### EXTRACTED MATERIAL

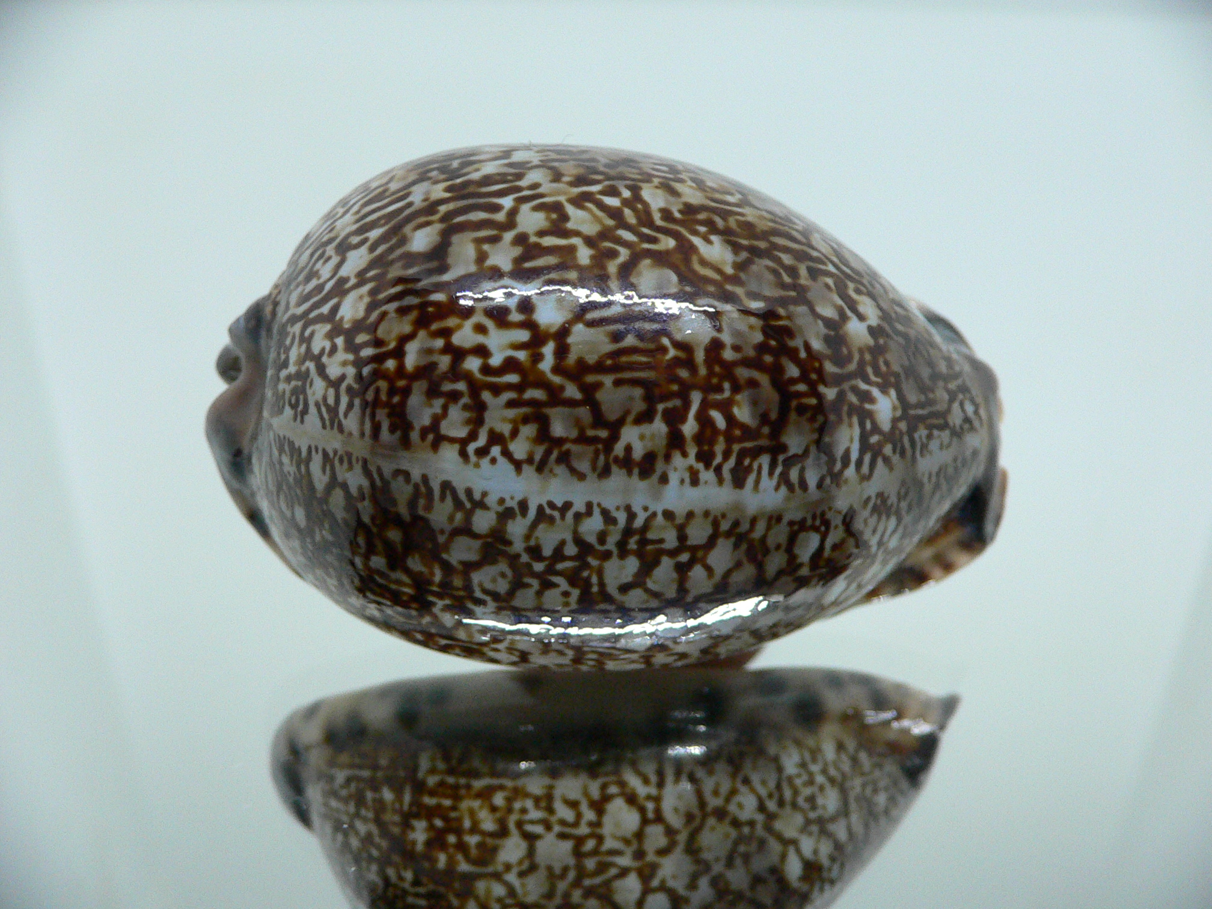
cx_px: 606
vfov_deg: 40.7
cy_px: 454
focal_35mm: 35
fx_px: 1225
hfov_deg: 52.6
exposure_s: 1/30
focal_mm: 4.6
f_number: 2.8
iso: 200
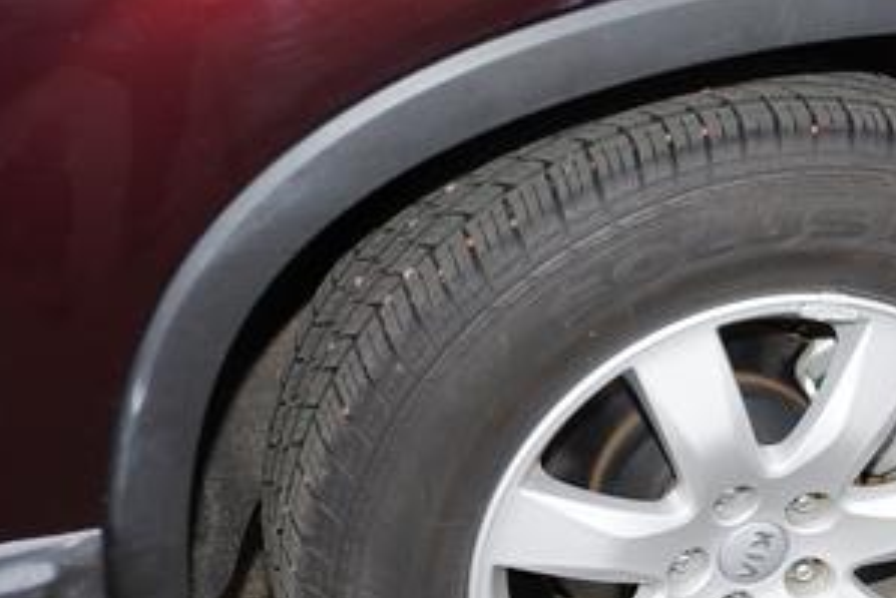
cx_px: 734
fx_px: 2141
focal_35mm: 86
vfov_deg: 15.8
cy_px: 443
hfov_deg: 23.2
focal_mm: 40
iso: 100
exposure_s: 1/250
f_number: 2.8
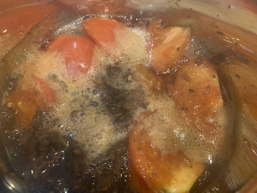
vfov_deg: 53.1
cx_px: 128
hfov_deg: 67.3
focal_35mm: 26
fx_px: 193
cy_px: 96
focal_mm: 4.25
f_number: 1.8
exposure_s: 1/50
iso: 320
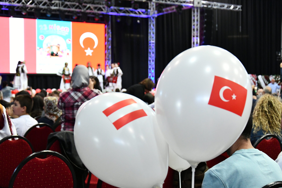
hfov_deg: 35.1
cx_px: 141
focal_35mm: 57
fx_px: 446
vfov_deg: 23.8
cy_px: 94
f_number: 4.5
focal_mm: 38
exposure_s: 1/320
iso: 5000
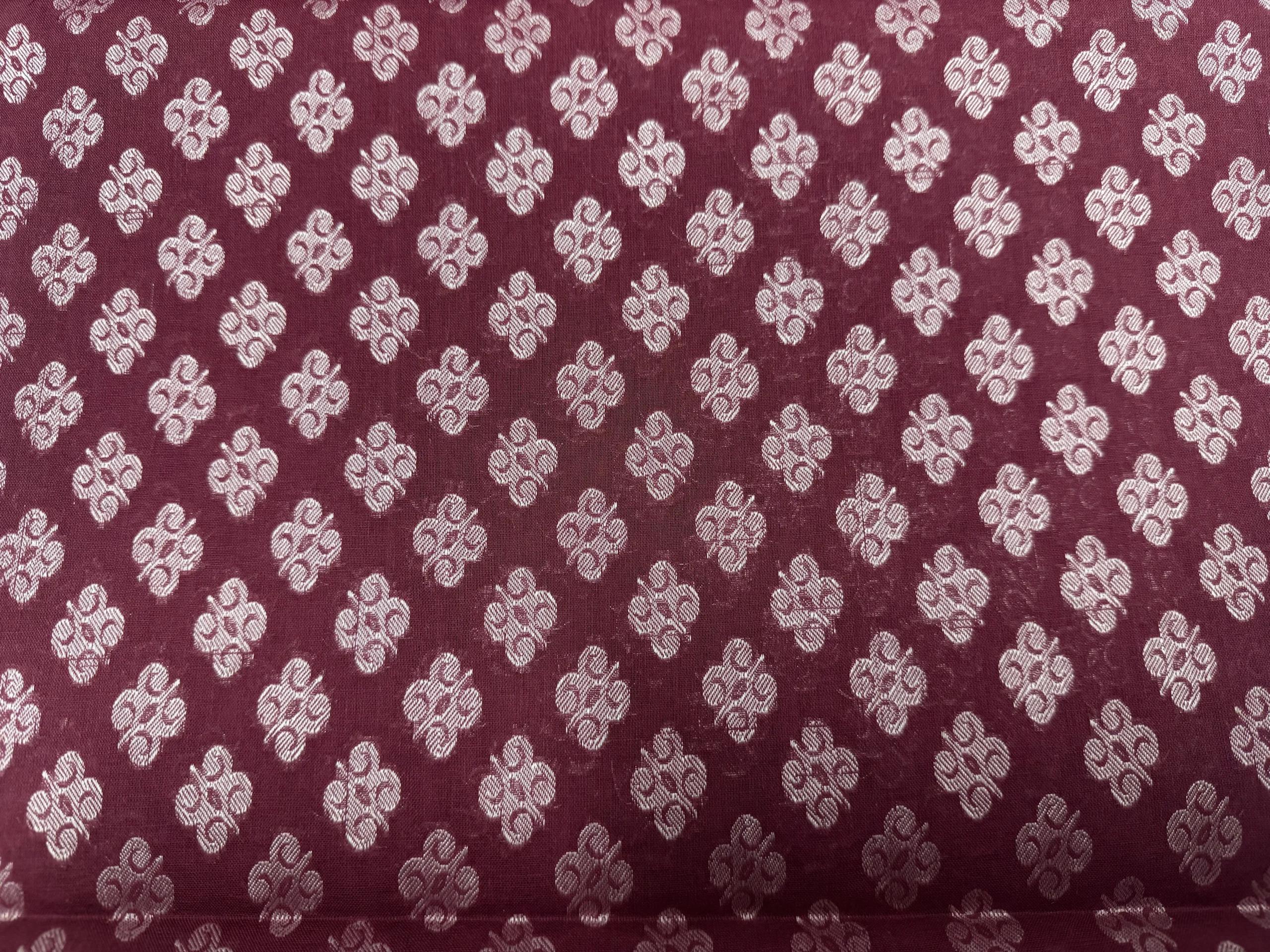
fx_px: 881
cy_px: 476
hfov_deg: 71.6
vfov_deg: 56.8
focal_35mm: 24
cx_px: 635
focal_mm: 6.76
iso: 200
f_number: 1.78
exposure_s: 1/100
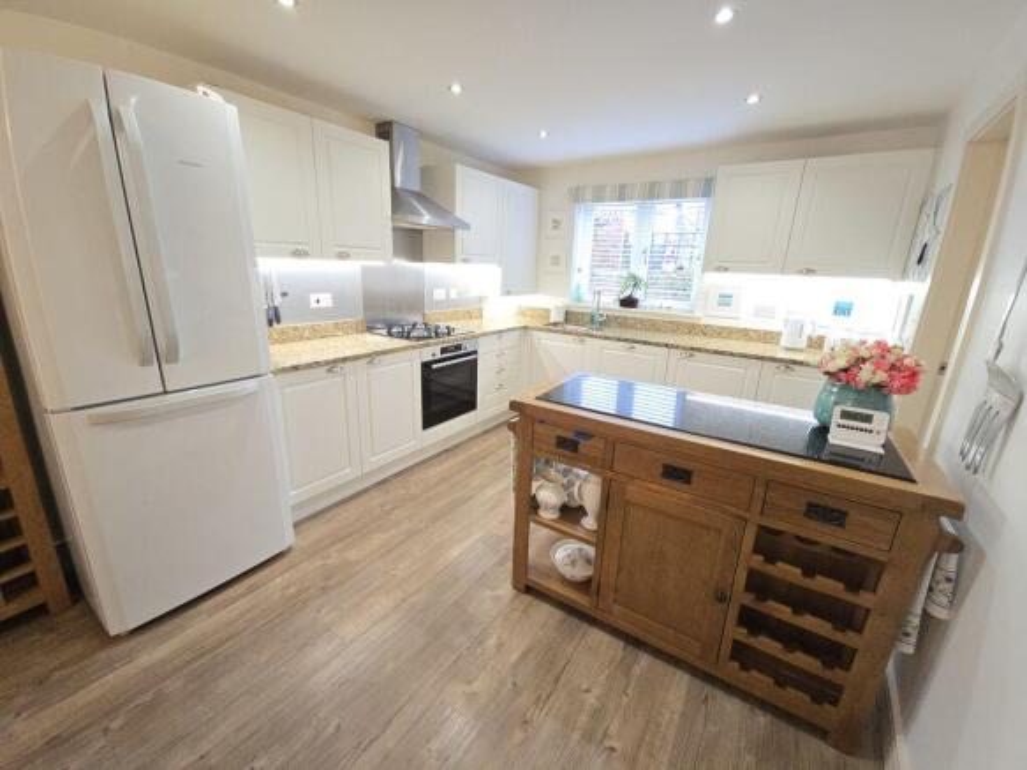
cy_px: 385
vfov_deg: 89.9
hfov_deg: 106.2
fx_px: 386
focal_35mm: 13
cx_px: 514
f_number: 2.2
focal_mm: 2.2
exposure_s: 1/50.6
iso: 160
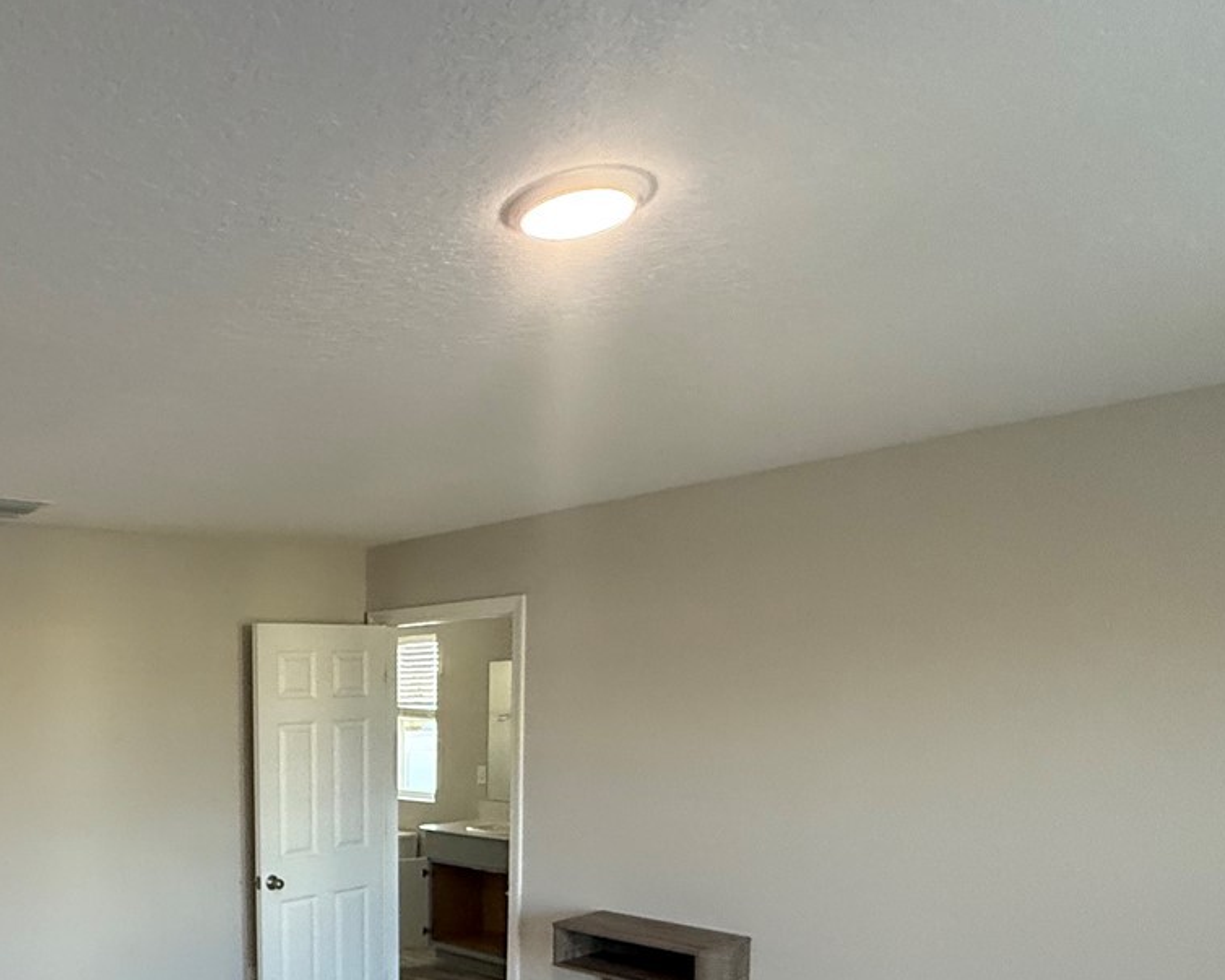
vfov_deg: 46.7
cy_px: 814
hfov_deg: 54.2
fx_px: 1051
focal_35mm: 29
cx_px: 167
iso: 500
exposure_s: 1/120
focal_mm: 2.22
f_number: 2.2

### EXERCISE AIM
The records above should be reproduced exactly, with the pictures omitted.

### ANSWER BOX
cx_px: 606
vfov_deg: 40.7
cy_px: 454
focal_35mm: 35
fx_px: 1225
hfov_deg: 52.6
exposure_s: 1/30
focal_mm: 4.6
f_number: 2.8
iso: 200
cx_px: 734
fx_px: 2141
focal_35mm: 86
vfov_deg: 15.8
cy_px: 443
hfov_deg: 23.2
focal_mm: 40
iso: 100
exposure_s: 1/250
f_number: 2.8
vfov_deg: 53.1
cx_px: 128
hfov_deg: 67.3
focal_35mm: 26
fx_px: 193
cy_px: 96
focal_mm: 4.25
f_number: 1.8
exposure_s: 1/50
iso: 320
hfov_deg: 35.1
cx_px: 141
focal_35mm: 57
fx_px: 446
vfov_deg: 23.8
cy_px: 94
f_number: 4.5
focal_mm: 38
exposure_s: 1/320
iso: 5000
fx_px: 881
cy_px: 476
hfov_deg: 71.6
vfov_deg: 56.8
focal_35mm: 24
cx_px: 635
focal_mm: 6.76
iso: 200
f_number: 1.78
exposure_s: 1/100
cy_px: 385
vfov_deg: 89.9
hfov_deg: 106.2
fx_px: 386
focal_35mm: 13
cx_px: 514
f_number: 2.2
focal_mm: 2.2
exposure_s: 1/50.6
iso: 160
vfov_deg: 46.7
cy_px: 814
hfov_deg: 54.2
fx_px: 1051
focal_35mm: 29
cx_px: 167
iso: 500
exposure_s: 1/120
focal_mm: 2.22
f_number: 2.2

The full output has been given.